(Saved entries)

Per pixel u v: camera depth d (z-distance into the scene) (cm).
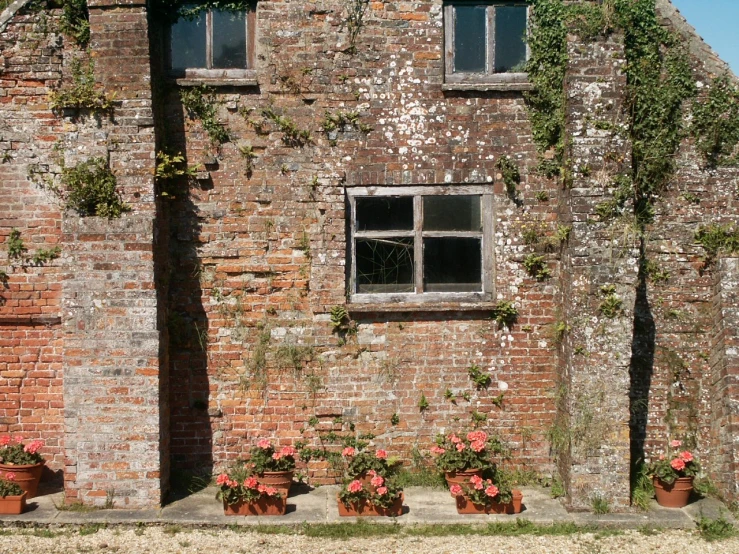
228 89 764
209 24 770
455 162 773
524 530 678
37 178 744
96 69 718
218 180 769
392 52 770
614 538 669
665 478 721
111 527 677
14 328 754
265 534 673
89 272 699
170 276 766
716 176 765
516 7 778
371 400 779
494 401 782
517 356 784
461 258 789
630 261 713
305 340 775
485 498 701
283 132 769
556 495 743
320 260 771
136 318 701
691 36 755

→ Work required
Return every line of the data above exactly, and omit all pictures.

→ Exercise output
Per pixel u v: camera depth d (z-distance into the scene) (cm).
228 89 764
209 24 770
455 162 773
524 530 678
37 178 744
96 69 718
218 180 769
392 52 770
614 538 669
665 478 721
111 527 677
14 328 754
265 534 673
89 272 699
170 276 766
716 176 765
516 7 778
371 400 779
494 401 782
517 356 784
461 258 789
630 261 713
305 340 775
485 498 701
283 132 769
556 495 743
320 260 771
136 318 701
691 36 755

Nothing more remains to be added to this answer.